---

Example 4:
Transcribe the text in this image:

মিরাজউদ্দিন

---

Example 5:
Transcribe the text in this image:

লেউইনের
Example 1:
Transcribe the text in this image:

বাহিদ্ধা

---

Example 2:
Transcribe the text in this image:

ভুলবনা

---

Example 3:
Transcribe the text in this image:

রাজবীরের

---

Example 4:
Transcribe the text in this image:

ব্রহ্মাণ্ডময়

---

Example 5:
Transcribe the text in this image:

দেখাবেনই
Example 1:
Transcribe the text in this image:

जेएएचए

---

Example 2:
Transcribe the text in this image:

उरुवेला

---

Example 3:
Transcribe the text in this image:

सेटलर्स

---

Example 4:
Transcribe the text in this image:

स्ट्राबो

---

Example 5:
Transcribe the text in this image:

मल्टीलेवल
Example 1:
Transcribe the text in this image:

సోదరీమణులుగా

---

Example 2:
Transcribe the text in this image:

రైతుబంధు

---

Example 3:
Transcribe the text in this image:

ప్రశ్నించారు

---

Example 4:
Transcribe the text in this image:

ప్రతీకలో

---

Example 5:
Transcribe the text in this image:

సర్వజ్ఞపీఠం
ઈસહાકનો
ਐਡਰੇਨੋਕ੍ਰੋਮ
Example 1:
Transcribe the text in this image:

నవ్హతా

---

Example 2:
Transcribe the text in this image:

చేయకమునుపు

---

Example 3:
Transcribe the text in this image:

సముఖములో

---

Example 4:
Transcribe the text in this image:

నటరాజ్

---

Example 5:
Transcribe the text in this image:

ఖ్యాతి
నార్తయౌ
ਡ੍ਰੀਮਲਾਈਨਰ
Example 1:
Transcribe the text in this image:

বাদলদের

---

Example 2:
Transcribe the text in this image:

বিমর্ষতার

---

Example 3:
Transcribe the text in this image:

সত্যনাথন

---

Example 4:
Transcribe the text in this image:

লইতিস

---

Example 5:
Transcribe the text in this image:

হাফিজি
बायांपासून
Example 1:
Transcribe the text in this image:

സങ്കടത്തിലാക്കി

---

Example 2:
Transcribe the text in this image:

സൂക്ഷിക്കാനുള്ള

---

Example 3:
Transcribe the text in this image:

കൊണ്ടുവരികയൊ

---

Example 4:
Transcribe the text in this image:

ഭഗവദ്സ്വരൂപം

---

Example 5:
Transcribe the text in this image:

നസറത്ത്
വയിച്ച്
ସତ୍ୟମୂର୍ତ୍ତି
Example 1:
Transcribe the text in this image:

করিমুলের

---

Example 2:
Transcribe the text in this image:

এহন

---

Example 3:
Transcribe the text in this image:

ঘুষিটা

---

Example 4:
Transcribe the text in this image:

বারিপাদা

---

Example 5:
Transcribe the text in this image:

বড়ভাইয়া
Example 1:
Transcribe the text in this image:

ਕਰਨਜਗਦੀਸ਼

━━━━━━━━━━━━━━━━━━━━

TASK BRIEF: What is needed is a word-for-word restatement of all the data.

RESULT OF THE EXERCISE:
---

Example 4:
Transcribe the text in this image:

মিরাজউদ্দিন

---

Example 5:
Transcribe the text in this image:

লেউইনের
Example 1:
Transcribe the text in this image:

বাহিদ্ধা

---

Example 2:
Transcribe the text in this image:

ভুলবনা

---

Example 3:
Transcribe the text in this image:

রাজবীরের

---

Example 4:
Transcribe the text in this image:

ব্রহ্মাণ্ডময়

---

Example 5:
Transcribe the text in this image:

দেখাবেনই
Example 1:
Transcribe the text in this image:

जेएएचए

---

Example 2:
Transcribe the text in this image:

उरुवेला

---

Example 3:
Transcribe the text in this image:

सेटलर्स

---

Example 4:
Transcribe the text in this image:

स्ट्राबो

---

Example 5:
Transcribe the text in this image:

मल्टीलेवल
Example 1:
Transcribe the text in this image:

సోదరీమణులుగా

---

Example 2:
Transcribe the text in this image:

రైతుబంధు

---

Example 3:
Transcribe the text in this image:

ప్రశ్నించారు

---

Example 4:
Transcribe the text in this image:

ప్రతీకలో

---

Example 5:
Transcribe the text in this image:

సర్వజ్ఞపీఠం
ઈસહાકનો
ਐਡਰੇਨੋਕ੍ਰੋਮ
Example 1:
Transcribe the text in this image:

నవ్హతా

---

Example 2:
Transcribe the text in this image:

చేయకమునుపు

---

Example 3:
Transcribe the text in this image:

సముఖములో

---

Example 4:
Transcribe the text in this image:

నటరాజ్

---

Example 5:
Transcribe the text in this image:

ఖ్యాతి
నార్తయౌ
ਡ੍ਰੀਮਲਾਈਨਰ
Example 1:
Transcribe the text in this image:

বাদলদের

---

Example 2:
Transcribe the text in this image:

বিমর্ষতার

---

Example 3:
Transcribe the text in this image:

সত্যনাথন

---

Example 4:
Transcribe the text in this image:

লইতিস

---

Example 5:
Transcribe the text in this image:

হাফিজি
बायांपासून
Example 1:
Transcribe the text in this image:

സങ്കടത്തിലാക്കി

---

Example 2:
Transcribe the text in this image:

സൂക്ഷിക്കാനുള്ള

---

Example 3:
Transcribe the text in this image:

കൊണ്ടുവരികയൊ

---

Example 4:
Transcribe the text in this image:

ഭഗവദ്സ്വരൂപം

---

Example 5:
Transcribe the text in this image:

നസറത്ത്
വയിച്ച്
ସତ୍ୟମୂର୍ତ୍ତି
Example 1:
Transcribe the text in this image:

করিমুলের

---

Example 2:
Transcribe the text in this image:

এহন

---

Example 3:
Transcribe the text in this image:

ঘুষিটা

---

Example 4:
Transcribe the text in this image:

বারিপাদা

---

Example 5:
Transcribe the text in this image:

বড়ভাইয়া
Example 1:
Transcribe the text in this image:

ਕਰਨਜਗਦੀਸ਼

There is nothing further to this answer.